Après plus de 2 ans d'absence consécutive à son défaut de paiement, le Ghana s'apprête à renouer avec le marché financier local. Le pays lancera, dès la fin mars, une émission obligataire en monnaie locale d'une maturité de 7 ans.
Une opération hautement symbolique qui marque une tentative de normalisation financière, mais dont le succès dépendra de la confiance des investisseurs et de la solidité de la reprise macroéconomique.
Un retour stratégique après le choc du défaut
En décembre 2022, le Ghana suspendait une grande partie du service de sa dette, déclenchant un processus de restructuration dans le cadre d'un programme de soutien de 3 milliards de dollars du Fonds monétaire international. Cette situation avait de facto fermé l'accès du pays aux marchés.
Aujourd'hui, la donne évolue. En revenant avec une émission en cedis, les autorités cherchent à relancer un programme de financement domestique et à reconstruire une courbe de taux souverains, essentielle pour l'ensemble du système financier.
Au-delà de l'aspect technique, l'enjeu est de restaurer la crédibilité de la signature souveraine et recréer un lien de confiance avec les investisseurs locaux comme internationaux.
Une fenêtre macroéconomique plus favorable
Ce retour intervient dans un contexte sensiblement amélioré.
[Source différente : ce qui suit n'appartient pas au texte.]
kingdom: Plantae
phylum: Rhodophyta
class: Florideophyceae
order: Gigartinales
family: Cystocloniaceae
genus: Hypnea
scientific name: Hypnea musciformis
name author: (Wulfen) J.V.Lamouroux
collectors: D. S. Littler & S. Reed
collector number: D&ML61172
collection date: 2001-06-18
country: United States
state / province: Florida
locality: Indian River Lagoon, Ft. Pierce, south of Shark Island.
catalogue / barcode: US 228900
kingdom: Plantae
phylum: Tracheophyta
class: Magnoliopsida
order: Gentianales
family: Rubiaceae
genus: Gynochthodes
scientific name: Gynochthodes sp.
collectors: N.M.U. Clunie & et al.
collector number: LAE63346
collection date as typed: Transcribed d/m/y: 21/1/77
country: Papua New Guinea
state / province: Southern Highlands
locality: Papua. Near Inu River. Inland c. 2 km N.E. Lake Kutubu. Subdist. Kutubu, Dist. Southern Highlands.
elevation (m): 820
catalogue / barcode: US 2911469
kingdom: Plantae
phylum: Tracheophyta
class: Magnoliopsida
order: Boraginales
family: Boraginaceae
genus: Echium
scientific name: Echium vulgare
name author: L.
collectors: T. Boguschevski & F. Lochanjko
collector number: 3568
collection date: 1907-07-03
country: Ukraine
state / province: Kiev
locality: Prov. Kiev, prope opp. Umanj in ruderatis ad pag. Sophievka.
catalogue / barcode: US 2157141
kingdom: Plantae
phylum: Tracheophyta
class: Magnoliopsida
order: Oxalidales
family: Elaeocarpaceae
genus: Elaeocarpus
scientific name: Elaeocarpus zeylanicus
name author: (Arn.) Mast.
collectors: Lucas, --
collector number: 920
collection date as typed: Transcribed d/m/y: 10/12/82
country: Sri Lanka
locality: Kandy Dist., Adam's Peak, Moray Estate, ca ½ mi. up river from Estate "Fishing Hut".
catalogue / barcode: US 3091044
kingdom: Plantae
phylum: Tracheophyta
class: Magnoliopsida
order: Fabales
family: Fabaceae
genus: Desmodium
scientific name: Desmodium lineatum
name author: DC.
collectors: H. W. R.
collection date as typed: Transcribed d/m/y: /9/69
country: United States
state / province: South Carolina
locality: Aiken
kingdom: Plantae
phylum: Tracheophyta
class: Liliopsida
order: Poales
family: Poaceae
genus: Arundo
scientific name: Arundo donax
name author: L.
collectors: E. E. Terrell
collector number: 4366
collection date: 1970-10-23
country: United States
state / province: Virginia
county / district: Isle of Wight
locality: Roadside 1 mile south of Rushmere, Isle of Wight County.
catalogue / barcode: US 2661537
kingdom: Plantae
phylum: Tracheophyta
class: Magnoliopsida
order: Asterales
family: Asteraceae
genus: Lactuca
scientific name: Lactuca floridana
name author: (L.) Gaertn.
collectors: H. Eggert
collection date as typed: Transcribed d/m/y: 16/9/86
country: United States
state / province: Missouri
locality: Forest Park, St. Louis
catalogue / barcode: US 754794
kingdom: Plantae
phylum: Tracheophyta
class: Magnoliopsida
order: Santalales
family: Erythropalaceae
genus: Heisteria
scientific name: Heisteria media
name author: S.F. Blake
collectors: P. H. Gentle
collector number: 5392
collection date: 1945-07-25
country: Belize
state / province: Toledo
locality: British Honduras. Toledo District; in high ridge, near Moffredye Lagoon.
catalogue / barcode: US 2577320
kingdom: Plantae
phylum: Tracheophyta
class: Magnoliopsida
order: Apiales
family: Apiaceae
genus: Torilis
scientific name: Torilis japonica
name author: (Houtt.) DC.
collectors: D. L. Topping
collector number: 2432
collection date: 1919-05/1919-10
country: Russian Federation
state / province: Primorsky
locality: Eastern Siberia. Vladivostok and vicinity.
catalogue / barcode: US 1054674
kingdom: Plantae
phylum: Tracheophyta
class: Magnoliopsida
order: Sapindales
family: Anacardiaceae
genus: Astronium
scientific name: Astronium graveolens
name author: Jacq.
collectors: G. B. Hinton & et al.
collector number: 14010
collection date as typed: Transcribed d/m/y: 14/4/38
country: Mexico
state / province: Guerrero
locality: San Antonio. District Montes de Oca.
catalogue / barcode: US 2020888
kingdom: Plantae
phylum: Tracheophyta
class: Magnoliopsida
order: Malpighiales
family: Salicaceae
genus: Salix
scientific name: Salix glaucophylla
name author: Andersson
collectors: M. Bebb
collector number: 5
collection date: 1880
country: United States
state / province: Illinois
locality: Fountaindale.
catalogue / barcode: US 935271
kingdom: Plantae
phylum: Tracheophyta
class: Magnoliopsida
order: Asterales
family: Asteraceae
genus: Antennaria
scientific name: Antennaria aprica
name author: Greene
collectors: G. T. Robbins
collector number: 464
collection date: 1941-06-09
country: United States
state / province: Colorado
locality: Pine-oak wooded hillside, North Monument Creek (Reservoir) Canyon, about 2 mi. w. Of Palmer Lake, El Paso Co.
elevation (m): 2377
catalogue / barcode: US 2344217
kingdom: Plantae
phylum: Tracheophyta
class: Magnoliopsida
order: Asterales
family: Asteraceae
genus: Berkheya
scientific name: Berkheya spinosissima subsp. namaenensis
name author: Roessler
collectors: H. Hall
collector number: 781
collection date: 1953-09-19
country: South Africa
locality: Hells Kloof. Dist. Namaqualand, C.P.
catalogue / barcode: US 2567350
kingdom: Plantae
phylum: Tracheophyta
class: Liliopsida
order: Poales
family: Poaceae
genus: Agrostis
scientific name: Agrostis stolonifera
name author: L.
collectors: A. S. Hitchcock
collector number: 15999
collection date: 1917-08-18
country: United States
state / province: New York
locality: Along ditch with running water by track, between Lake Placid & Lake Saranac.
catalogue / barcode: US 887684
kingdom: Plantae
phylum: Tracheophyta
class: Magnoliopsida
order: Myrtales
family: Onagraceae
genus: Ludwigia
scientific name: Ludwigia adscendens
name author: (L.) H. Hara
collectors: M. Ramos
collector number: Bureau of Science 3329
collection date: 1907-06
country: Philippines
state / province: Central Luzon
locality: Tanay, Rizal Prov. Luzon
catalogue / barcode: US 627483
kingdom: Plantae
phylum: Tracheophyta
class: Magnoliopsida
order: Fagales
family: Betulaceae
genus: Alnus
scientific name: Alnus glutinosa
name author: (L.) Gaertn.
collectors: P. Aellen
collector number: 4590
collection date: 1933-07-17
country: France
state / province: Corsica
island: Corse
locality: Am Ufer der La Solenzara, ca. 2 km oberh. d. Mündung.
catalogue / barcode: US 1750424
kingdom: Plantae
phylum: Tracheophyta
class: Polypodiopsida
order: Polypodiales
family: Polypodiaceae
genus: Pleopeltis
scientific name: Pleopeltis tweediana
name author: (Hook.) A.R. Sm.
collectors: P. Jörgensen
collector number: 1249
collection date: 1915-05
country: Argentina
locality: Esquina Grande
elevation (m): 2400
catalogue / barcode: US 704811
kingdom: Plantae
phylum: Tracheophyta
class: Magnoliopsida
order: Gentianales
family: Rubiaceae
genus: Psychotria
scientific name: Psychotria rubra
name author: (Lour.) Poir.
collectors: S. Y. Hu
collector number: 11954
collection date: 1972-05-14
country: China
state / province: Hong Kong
L'inflation a fortement reculé pour atteindre 3,3%, un niveau proche de ses plus bas en plusieurs décennies. Dans le même temps, la banque centrale a engagé un assouplissement monétaire marqué, avec une baisse cumulée de 14 points de pourcentage des taux directeurs.
À cela s'ajoute un facteur externe déterminant : la hausse des prix de l'or, dont le Ghana est le premier producteur africain. Cette dynamique a permis de renforcer les réserves de change et de stabiliser le cedi, contribuant à améliorer les marges de manœuvre macroéconomiques.
Ces éléments créent un environnement plus propice à une réouverture progressive du marché obligataire.
Un pari sur la confiance des investisseurs
L'émission, dont la souscription s'ouvrira le 30 mars pour s'achever le 1er avril, constitue un test grandeur nature. Le montant exact sera fixé au lancement, dans le cadre d'un objectif annuel de levée d'environ 20,2 milliards de cedis via des instruments de moyen et long terme.
Pour les autorités, il s'agit non seulement de mobiliser des ressources, mais aussi de relancer une dynamique de marché. En reconstituant des références de taux à différentes maturités, le Ghana espère redonner de la visibilité aux investisseurs et fluidifier le financement de l'économie.
Cependant, l'équation reste délicate. La baisse des taux domestiques, si elle soutient l'économie, pourrait limiter l'attractivité des rendements pour les investisseurs étrangers. Ces derniers pourraient néanmoins être sensibles à l'argument de diversification, dans un contexte global marqué par la recherche de nouvelles opportunités sur les marchés émergents.